Andrej zog eine Schnur aus seiner Jackentasche und wickelte sie mehrmals um Sohle und Leder. Auf diese Weise würde der Stiefel halten, bis er zu neuen kam.
Während die anderen am Feuer noch einmal die vergangene Schlacht Revue passieren ließen, wanderte Andrej einige Schritte vom Lager fort. Von seinem neuen Standpunkt aus konnte er deutlich den Rhein erkennen, der als offizielle Grenze zum Franzosenland galt. Für den nächsten Tag hatte er den Befehl erhalten, mit seinen Kosaken den Fluss zu überqueren.
Stolz und aufrecht stand Andrej da und blickte auf die andere Seite. Dort würde sich sein Schicksal erfüllen. Er spürte es mit jeder Faser seines Herzens, das laut und unüberhörbar nur einen Namen schrie:
MARIBEL!
XX
Gretes erster Weg hatte sie zur Gendarmerie geführt. Ihr Instinkt hatte sie nicht getrogen.
Doch das Mädchen gefiel ihr ganz und gar nicht. Blass und schwächlich wirkte es, wie ein gefallener Engel. Das Fieber hatte seine Spuren hinterlassen. Von Anna, mit der sie schon als Kind Kartoffeln gestoppelt hatte, wusste sie, dass sämtliche verfügbaren Männer, die Dienst an der Waffe leisteten, an die Rheinfront abkommandiert worden waren. Der befehlshabende Lieutenant hielt sich im militärischen Hauptquartier auf, um neuen Befehle entgegenzunehmen.
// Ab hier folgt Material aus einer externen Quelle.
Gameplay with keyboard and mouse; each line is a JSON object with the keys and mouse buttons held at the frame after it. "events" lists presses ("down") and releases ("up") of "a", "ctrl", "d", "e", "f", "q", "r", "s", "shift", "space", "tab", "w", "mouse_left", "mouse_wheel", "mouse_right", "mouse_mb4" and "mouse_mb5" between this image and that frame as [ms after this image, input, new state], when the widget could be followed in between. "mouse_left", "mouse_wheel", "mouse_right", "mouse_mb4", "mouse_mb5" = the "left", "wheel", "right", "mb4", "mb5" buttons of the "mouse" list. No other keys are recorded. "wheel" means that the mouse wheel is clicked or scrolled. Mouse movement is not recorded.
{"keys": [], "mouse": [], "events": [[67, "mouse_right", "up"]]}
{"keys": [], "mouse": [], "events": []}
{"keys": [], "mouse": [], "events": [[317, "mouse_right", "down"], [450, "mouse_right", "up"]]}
Der Machtwechsel schien unmittelbar bevorzustehen. Nach zwanzig Jahren Franzosenherrschaft erfüllte die Nachricht auch Grete mit Vorfreude und neuen Ängsten. Unruhe trieb sie. »Ich nehm dich mit nach Hause auf den Hof und damit basta!«
»Der Hof ist nicht mein Zuhause.« Nachdem Maribel sich gewaschen und von der heißen Suppe gekostet hatte, die Anna ihr anbot, fühlte sie sich wieder kräftiger.
»Ach, und wo bist du dann zu Hause, gnädiges Fräulein?« Grete reagierte verärgert, weil sie genau wusste, dass ihr Herr das Mädchen auf der Straße aufgegriffen hatte.
»Jedenfalls nicht hier«, beharrte Maribel.
»Ha! Dass du nicht in der Gendarmerie wohnst, will ich dir wohl glauben! Du gehörst auf den Hof wie wir alle. Und jetzt komm mit. Der Schweinejunge ist uns voraus zu seiner Mutter gelaufen. Sie soll bei uns als Amme dienen.«
Störrisch blieb Maribel sitzen.
Das junge Ding vor ihr begriff offensichtlich nicht, wie ernst und gefährlich die Lage war. »Überleg es dir gut, Maribel. Glaub mir, das sind ausgehungerte Gesellen, die Soldaten. Was glaubst du, passiert, wenn die Franzosen erst geflohen sind? Unsere Befreier …« Sie schnitt eine spöttische Grimasse. »Wenn die ein hübsches junges Ding wie dich allein im Gefängnis oder sonst wo vorfinden, fackeln sie nicht lange. Die reiten dich, bis du unter ihnen zusammenbrichst.«
Mit Befriedigung beobachtete die Köchin, wie ihre drastischen Worte endlich in Maribels Bewusstsein vordrangen. »Der gnädige Herr hat jedenfalls angeordnet, dass wir mit der Herrschaft unter einem Dach leben, bis sich die Lage geklärt hat.« Demonstrativ wandte sie sich zur Tür.
Maribel wusste, dass Grete recht hatte. Ohne männlichen Schutz setzte sie sich mutwillig der Willkür vagabundierender Soldaten aus. Welche Demütigungen Frauen in Kriegszeiten oftmals zu ertragen hatten, wusste sie aus den Nachrichten in Rundfunk und Fernsehen. Verhielten sich die Krieger des einundzwanzigsten Jahrhunderts schon wie Barbaren, dann war von denen des neunzehnten Jahrhunderts kaum Besseres zu erwarten. Auf dem Hof war es in jedem Fall sicherer für sie.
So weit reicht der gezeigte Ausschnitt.